▶ _ENUNCIADO 1_: Relacione todas as pessoas que, segundo a legenda da foto na reportagem sobre a nova geração de sambistas, aparecem em pé.
▶ _ENUNCIADO 2_: De acordo com a reportagem sobre a nova geração de sambistas, por que Raul recebeu o apelido de Di Caprio?
▶ _ENUNCIADO 3_: Prossiga a redação da reportagem sobre a nova geração de sambistas cariocas a partir do ponto em que ela termina.

Raul Di Caprio,
Renato da Rocinha, João Martins e outros mostram que renovação do gênero já não
tem como foco os palcos da Lapa
|
Na foto, da esquerda para a direita, em pé, Juninho Thybau, Alexandre Nunes, Leo Russo, Renato Milagres e Renato da Rocinha. Sentados Di Caprio, Inácio Rios e João Martins. Ana Branco / Agência O Globo
|
RIO - Um dia, o menino Raul, no auge de seus 10 anos, chutou
mal uma bola e não machucou o dedo, mas teve que buscá-la do outro lado do muro
da quadra do tradicional bloco Cacique de Ramos. Quando atravessou o portão,
entre o medo e a desconfiança, se deparou com uma roda na qual os sambistas
cantavam bonito, marcavam o ritmo na palma da mão, nos repiques e tantãs. Mas,
em vez de ouvir uma bronca ou ver seu brinquedo destruído, foi convidado por
Renatinho Partideiro, craque dos versos de improviso, a ficar sentadinho ali,
vendo tudo. De Renatinho ganhou também o apelido de Di Caprio, pela sua maneira
caprichada de se vestir. A partir daí, abraçou a carreira de sambista. Hoje
Raul Di Caprio é um dos compositores mais gravados de uma geração de artistas
que, como ele, são crias das rodas da cidade, parceiros entre si, e que estão
lançando agora uma representativa safra de CDs repletos de canções autorais.

▶ _INFORMAÇÕES REGISTRADAS_:
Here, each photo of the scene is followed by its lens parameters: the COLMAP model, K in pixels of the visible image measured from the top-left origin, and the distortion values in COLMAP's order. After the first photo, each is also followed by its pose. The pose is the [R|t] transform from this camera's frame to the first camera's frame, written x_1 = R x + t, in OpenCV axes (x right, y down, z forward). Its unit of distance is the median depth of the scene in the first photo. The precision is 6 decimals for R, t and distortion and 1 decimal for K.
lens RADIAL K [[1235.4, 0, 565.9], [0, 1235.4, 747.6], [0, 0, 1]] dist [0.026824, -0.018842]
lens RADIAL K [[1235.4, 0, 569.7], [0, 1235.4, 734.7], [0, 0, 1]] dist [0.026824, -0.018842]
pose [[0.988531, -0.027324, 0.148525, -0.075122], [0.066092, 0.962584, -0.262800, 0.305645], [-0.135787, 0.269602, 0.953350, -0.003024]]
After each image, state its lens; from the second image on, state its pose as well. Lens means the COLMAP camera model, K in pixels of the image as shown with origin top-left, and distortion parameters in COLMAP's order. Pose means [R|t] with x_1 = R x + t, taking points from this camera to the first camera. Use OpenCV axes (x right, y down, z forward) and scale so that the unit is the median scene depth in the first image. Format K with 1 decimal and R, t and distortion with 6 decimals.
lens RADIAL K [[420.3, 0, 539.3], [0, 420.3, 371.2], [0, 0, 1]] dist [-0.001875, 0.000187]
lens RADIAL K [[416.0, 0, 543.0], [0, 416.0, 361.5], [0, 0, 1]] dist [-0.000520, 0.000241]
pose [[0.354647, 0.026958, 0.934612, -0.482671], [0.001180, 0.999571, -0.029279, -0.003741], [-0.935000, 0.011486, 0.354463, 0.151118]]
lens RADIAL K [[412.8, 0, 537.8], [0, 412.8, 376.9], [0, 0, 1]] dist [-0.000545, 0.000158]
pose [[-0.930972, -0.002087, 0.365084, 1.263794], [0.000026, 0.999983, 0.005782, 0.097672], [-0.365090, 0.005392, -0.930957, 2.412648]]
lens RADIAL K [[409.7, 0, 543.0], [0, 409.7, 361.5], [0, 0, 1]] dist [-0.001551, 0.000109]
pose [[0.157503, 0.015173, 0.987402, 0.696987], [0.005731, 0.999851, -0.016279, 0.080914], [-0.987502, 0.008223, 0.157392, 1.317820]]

▶ _RESPOSTA ESPERADA 1_: Juninho Thybau, Alexandre Nunes, Leo Russo, Renato Milagres e Renato da Rocinha.

▶ _RESPOSTA ESPERADA 2_: Pela sua maneira caprichada de se vestir.

▶ _RESPOSTA ESPERADA 3_:
Com histórias e formações diferentes, Di Caprio, assim como Renato Milagres,
Renato da Rocinha, Juninho Thybau, Léo Russo, João Martins, Inácio Rios e
Alexandre Nunes mostram que a renovação do samba já não tem como foco os palcos
da badalada e cansada Lapa, mas sim as rodas de samba.
— A minha experiência no Cacique foi
importante, mas fundamental foi o surgimento das rodas do Beco do Rato, na
Lapa, e da Pedra do Sal, na Praça Mauá. Ali havia uma onda de se mostrar sambas
novos. Comecei a compor sem parar, para nunca repetir um samba — conta Di Caprio,
que se defende trabalhando como chaveiro em Olaria, onde nasceu.
Famílias de bambas
Parceiro de Di Caprio em “Lendas da
mata”, sucesso das rodas, João Martins é filho de Wanderson Martins, um dos
mais renomados cavaquinistas do samba. Ele cresceu vendo circular por sua casa
bambas como Wilson Moreira e Monarco, mas demorou para se envolver com a
música.
— Eu me criei em rodas de calçada,
tocando em barraca de cachorro-quente, aniversários. A partir daí me aventurei
pela composição — lembra Martins, que há oito anos participa da roda dos
sábados do Clube Renascença e lançou recentemente seu segundo disco, “Receita
para amar”, com parceiros como Dona Ivone Lara e Moacyr Luz e contemporâneos
como Inácio Rios.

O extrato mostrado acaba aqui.